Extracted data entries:

--- START ---

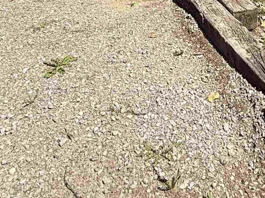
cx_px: 223
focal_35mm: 52
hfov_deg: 35.3
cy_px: -156
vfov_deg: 20.3
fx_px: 398
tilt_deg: +0.2
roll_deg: -1.7
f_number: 2.2
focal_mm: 2.22
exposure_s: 1/1105
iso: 50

--- END ---

**Required work**
Copy out all the records exactly, excluding pictures.

**Result for this task**
cx_px: 223
focal_35mm: 52
hfov_deg: 35.3
cy_px: -156
vfov_deg: 20.3
fx_px: 398
tilt_deg: +0.2
roll_deg: -1.7
f_number: 2.2
focal_mm: 2.22
exposure_s: 1/1105
iso: 50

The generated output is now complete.